* [Given data]

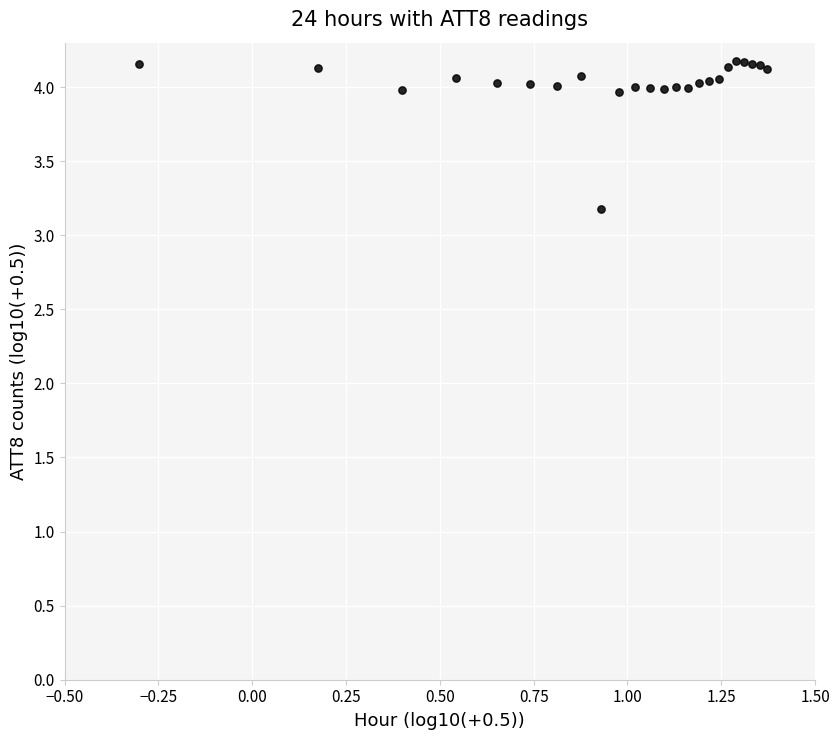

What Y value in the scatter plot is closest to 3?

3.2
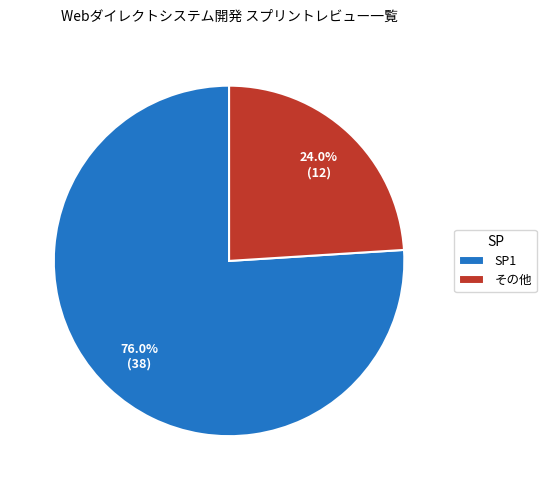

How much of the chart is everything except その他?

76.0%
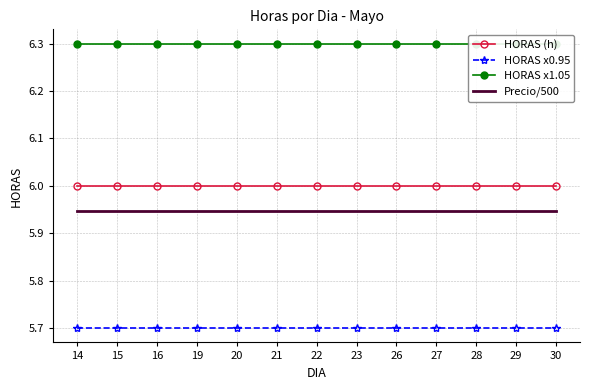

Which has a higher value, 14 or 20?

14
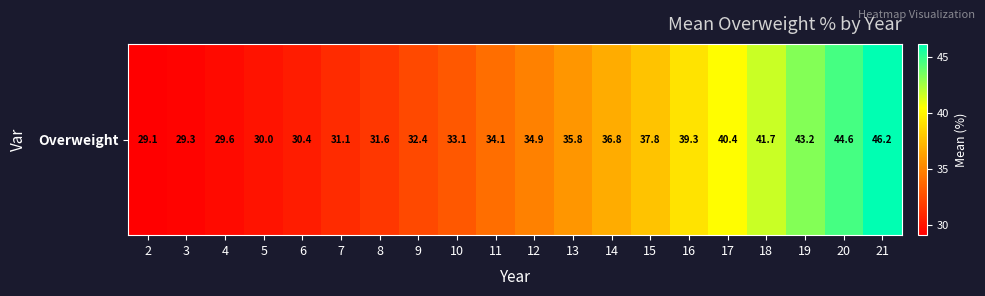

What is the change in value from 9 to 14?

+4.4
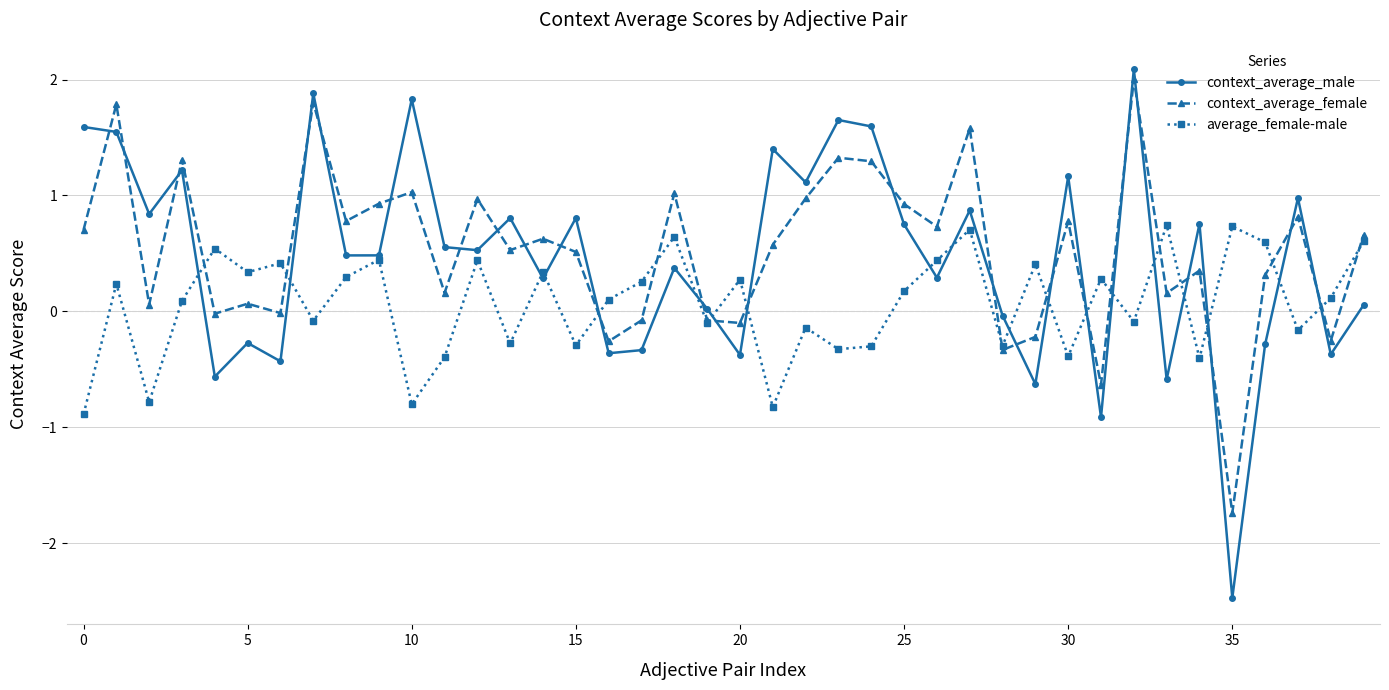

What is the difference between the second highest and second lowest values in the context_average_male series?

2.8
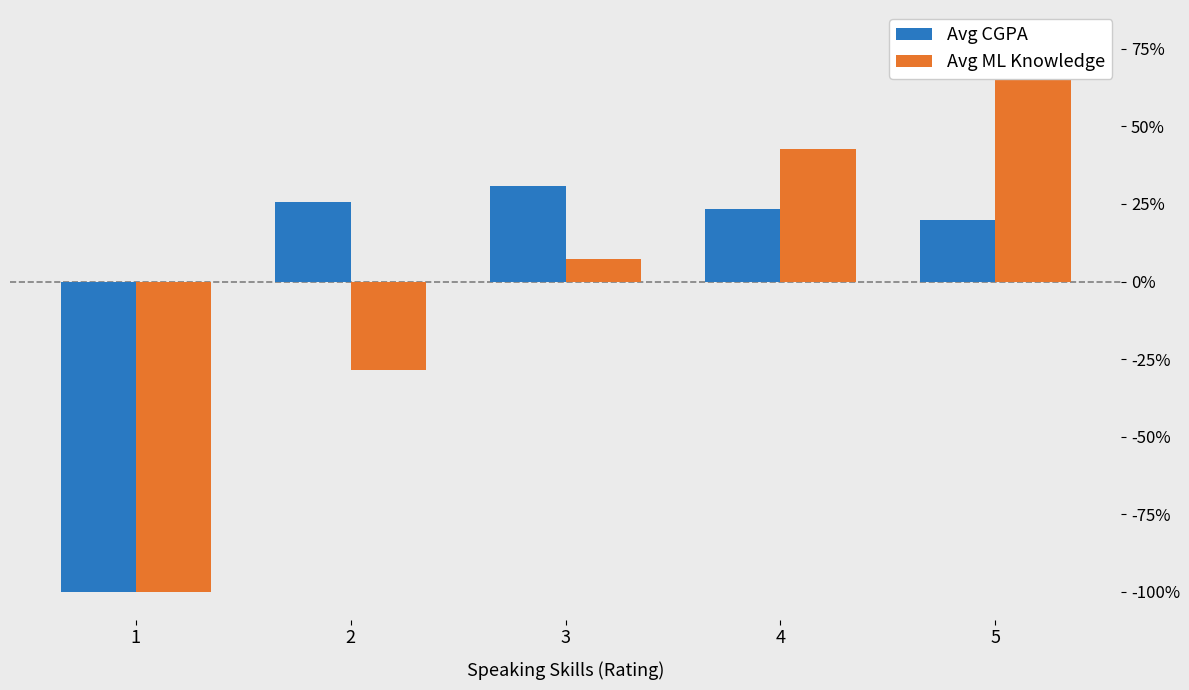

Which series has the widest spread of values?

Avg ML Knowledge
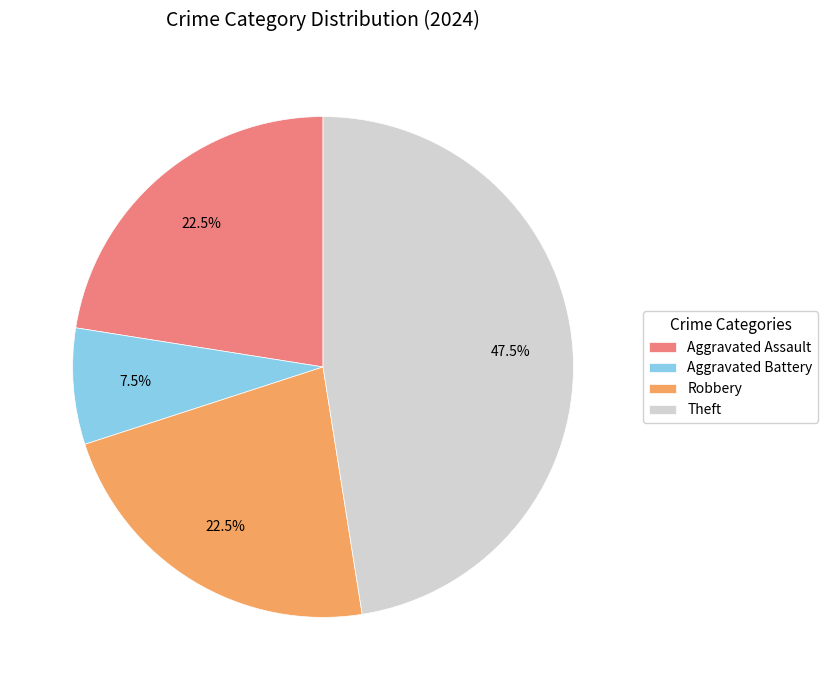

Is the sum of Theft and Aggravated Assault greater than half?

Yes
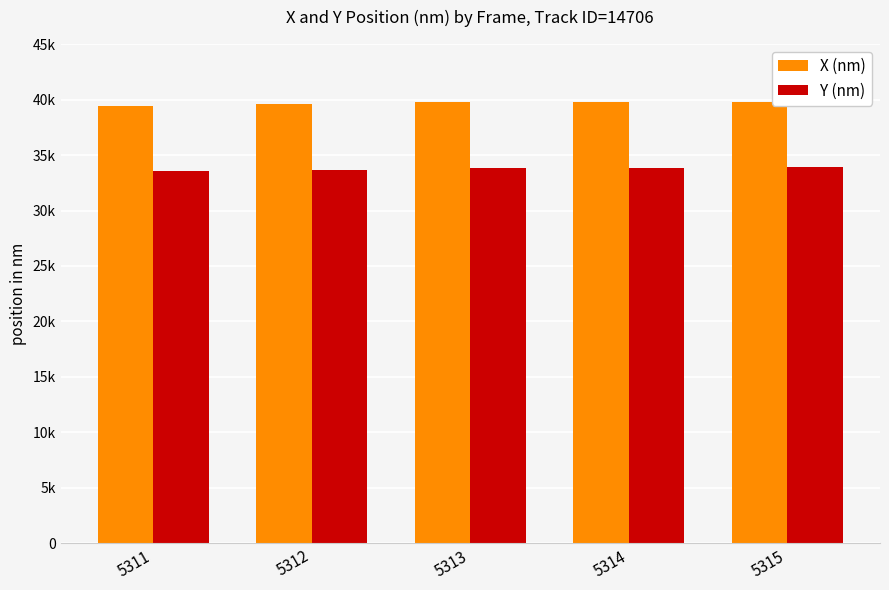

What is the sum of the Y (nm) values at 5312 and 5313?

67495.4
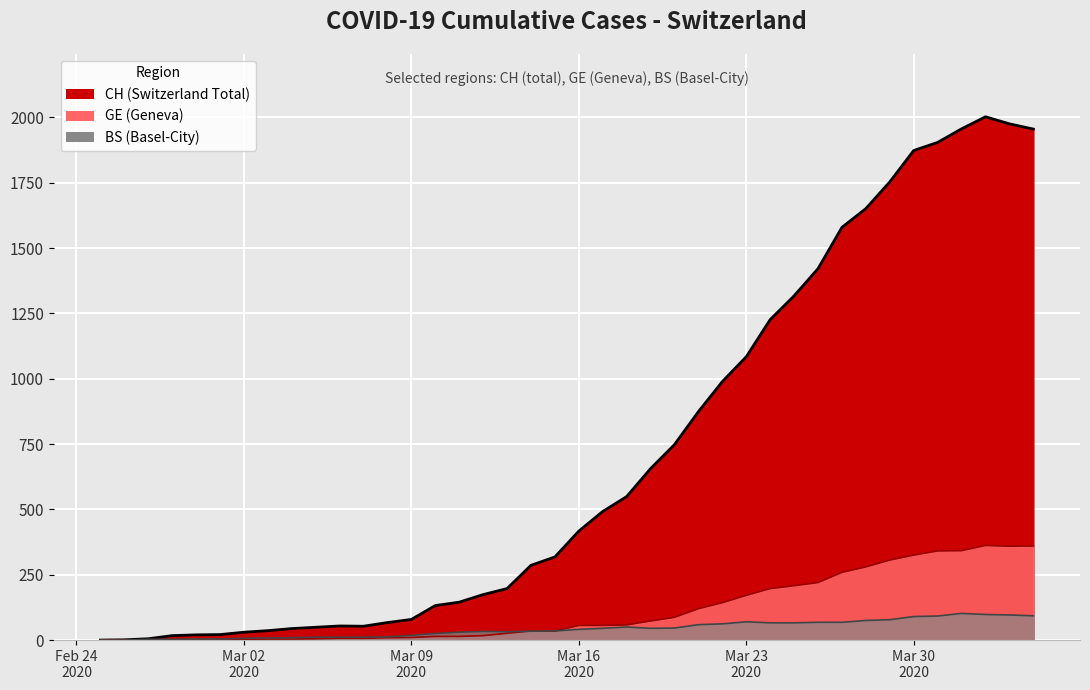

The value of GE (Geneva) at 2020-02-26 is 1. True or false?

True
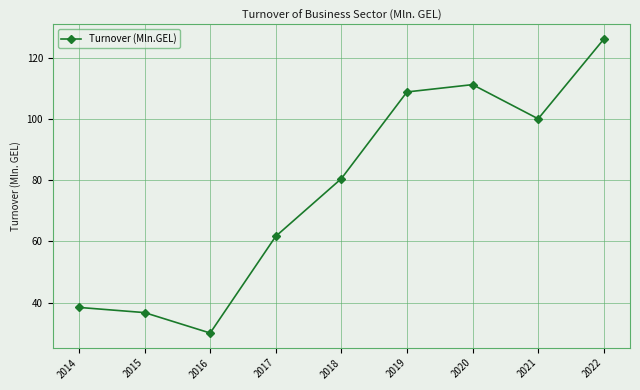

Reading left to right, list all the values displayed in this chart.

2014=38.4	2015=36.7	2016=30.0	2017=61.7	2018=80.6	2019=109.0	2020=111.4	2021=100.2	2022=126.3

* [Description of the task]
Find every line above that contains the string "True", and copy each of those lines in full.

* [Task output]
The value of GE (Geneva) at 2020-02-26 is 1. True or false?
True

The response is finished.